Thursday, March 13, 2008

Our Obsession

Writing for the Jewish Daily Forward this week, Alan Dershowitz made some excellent points here about the squandering of governmental resources to investigate and bring down New York Governor, Eliot Spitzer. Commenting on the government's use of arcane laws to pursue Spitzer , Dershowitz remarked:
Throughout our history, men in high places have engaged in low sexual activities. From Thomas Jefferson to Franklin Roosevelt to John Kennedy to Lyndon Johnson to Bill Clinton, great political figures have behaved like adolescent boys in private, while at the same time brilliantly and effectively leading our nation in public . . .

The back pages of a good number of glossy magazines and local newspapers openly advertise what everybody knows to be expensive call girl services. They’re advertised on television, in tourist brochures and on the Internet. Millions of people around the world use prostitutes and call girls. . .

The trade can be tawdry and sometimes exploitive, as when young girls are enslaved and prostituted against their will. But adult women who make the choice to sell their bodies for sex for $5,000 an hour are not victims, and if the trade is tawdry, it certainly doesn’t warrant 5,000 overheard phone calls, 6,000 intercepted emails and the use of surveillance and undercover agents — all of which could have been put to better use in seeking to prevent acts of terrorism or predation against innocent victims.
The point is well taken. We know intuitively that illicit sexual activity is "sinful" but when does it become "criminal" enough that we invest thousands of dollars to investigate? Alan suggested our Western democracy is simply obsessed with the private lives of public figures from Larry Craig to Rush Limbaugh. He suggested Spitzer would have paid the price at the polls and in his family life, rather than falling victim to vague criminal statutes used to prosecute him for federal crimes for which no one is prosecuted. The criminal law should be reserved for serious predatory misconduct.
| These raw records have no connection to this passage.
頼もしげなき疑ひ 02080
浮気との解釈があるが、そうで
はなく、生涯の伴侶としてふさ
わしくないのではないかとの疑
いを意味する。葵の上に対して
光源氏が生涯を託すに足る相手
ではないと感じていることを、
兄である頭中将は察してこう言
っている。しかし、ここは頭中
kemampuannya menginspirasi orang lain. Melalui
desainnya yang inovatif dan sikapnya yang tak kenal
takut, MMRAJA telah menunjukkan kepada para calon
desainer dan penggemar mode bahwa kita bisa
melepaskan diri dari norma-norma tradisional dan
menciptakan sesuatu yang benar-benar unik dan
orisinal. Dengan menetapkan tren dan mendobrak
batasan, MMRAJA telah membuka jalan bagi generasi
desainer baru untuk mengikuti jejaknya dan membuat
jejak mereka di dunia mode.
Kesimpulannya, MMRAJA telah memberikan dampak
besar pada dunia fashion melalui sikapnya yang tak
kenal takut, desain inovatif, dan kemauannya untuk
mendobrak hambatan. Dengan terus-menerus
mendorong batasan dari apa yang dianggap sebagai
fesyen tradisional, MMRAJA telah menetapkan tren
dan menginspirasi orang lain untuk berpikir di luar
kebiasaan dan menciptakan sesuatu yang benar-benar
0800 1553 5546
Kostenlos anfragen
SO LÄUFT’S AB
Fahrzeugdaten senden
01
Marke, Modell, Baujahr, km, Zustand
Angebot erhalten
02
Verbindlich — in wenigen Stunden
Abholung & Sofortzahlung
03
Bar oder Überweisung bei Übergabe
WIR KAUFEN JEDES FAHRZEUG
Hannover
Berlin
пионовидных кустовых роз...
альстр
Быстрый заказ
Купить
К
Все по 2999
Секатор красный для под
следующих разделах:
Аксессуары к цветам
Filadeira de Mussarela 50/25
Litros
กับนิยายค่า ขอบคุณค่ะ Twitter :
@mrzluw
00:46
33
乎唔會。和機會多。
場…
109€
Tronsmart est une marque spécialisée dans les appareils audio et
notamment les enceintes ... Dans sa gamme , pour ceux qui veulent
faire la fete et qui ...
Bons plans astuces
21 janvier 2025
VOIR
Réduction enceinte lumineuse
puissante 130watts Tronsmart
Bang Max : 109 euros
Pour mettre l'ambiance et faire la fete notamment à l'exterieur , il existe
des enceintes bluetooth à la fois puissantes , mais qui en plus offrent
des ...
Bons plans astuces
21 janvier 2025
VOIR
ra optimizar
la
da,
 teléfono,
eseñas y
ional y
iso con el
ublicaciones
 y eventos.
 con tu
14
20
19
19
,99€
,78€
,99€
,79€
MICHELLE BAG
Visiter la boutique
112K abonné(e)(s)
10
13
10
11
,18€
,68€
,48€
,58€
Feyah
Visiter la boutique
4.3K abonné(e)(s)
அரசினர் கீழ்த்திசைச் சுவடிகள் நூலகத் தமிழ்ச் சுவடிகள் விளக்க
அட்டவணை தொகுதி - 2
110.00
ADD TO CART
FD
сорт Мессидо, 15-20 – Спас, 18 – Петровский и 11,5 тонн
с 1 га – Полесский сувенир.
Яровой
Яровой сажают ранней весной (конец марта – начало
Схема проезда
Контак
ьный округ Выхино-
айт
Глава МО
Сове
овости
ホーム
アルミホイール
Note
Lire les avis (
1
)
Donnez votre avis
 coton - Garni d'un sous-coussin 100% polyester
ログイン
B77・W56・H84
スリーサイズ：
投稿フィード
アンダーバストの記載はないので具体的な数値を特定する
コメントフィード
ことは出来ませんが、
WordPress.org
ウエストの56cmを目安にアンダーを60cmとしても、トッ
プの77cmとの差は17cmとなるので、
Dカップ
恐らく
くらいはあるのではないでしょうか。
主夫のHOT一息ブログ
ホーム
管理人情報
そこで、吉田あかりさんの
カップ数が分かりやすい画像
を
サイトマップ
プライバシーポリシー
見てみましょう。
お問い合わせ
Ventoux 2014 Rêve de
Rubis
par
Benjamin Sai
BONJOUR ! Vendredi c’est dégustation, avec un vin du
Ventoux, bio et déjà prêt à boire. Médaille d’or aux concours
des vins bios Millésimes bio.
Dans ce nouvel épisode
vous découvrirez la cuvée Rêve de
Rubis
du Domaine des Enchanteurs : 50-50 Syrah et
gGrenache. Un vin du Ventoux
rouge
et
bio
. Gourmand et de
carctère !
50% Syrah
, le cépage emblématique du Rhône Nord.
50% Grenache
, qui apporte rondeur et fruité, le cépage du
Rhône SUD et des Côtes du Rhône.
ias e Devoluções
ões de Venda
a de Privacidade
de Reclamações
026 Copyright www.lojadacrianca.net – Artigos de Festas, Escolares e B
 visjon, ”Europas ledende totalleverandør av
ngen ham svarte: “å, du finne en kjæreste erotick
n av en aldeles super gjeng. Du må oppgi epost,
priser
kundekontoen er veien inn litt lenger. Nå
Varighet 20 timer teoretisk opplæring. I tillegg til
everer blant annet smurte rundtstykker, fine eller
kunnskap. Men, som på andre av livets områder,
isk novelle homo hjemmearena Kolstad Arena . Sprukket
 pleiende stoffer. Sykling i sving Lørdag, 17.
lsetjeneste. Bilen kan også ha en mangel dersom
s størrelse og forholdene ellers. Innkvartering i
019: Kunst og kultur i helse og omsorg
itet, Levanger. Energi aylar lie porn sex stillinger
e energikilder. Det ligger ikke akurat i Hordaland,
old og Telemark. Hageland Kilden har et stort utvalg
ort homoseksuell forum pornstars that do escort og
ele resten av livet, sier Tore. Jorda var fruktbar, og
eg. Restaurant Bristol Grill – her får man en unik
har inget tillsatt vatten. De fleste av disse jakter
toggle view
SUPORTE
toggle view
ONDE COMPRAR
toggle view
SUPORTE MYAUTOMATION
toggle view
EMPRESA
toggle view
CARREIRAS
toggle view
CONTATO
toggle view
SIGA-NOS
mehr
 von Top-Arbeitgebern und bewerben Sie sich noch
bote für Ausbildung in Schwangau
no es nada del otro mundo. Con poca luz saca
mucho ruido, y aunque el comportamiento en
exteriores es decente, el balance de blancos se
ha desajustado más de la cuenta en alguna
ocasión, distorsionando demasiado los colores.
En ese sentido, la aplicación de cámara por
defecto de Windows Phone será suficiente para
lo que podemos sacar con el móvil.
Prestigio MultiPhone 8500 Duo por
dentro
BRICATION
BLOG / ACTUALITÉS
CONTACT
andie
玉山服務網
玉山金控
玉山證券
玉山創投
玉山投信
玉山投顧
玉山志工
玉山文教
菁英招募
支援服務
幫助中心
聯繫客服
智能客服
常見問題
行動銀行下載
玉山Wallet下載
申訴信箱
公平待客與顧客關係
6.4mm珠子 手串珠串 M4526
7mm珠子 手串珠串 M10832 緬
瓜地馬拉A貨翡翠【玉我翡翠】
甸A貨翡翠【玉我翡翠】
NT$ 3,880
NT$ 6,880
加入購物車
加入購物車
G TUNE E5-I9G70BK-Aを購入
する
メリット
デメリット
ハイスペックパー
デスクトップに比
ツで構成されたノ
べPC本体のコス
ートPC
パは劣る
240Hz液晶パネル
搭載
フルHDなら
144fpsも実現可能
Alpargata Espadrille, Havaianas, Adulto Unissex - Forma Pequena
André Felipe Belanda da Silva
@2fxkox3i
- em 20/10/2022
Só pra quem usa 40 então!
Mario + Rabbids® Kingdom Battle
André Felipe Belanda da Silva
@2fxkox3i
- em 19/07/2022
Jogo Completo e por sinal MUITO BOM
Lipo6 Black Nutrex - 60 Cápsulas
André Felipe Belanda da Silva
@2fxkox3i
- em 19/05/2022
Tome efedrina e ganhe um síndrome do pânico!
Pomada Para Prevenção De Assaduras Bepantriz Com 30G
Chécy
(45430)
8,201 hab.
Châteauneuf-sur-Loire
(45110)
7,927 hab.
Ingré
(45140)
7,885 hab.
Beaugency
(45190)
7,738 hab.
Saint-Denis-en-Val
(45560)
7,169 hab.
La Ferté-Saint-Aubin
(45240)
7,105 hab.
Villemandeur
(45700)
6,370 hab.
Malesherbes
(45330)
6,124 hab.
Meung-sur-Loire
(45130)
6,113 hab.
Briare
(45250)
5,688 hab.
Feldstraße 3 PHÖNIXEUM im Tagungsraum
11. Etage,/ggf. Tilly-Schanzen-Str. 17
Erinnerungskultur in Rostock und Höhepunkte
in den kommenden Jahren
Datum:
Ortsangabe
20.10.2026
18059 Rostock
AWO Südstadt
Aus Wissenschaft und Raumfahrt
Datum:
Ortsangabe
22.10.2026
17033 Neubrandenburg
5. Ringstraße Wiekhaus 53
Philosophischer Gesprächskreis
This dovetails with Brian Cuban's comments yesterday about the laughable congressional investigations into the New England Patriot's taping scandal, Barry Bonds perjury trial, and Roger Clemens suspected steroid use. What a waste of time. I want my government spending its resources making my family safer. From a law enforcement resource point of view, I don't care about the illicit sexual activities of the rich and famous. It's nothing new. If some investigative reporter from the New York Times wanted to root-out the Spitzer story, more power to him. Knock yourself out. But don't waste my money doing it. Rather, find some terrorists. Clean-up the mess in Iraq. Build more oil refineries so I'm not paying $5.00/gallon at the pumps. Let Spitzer ruin his family and professional life. But don't use my money to help him do it.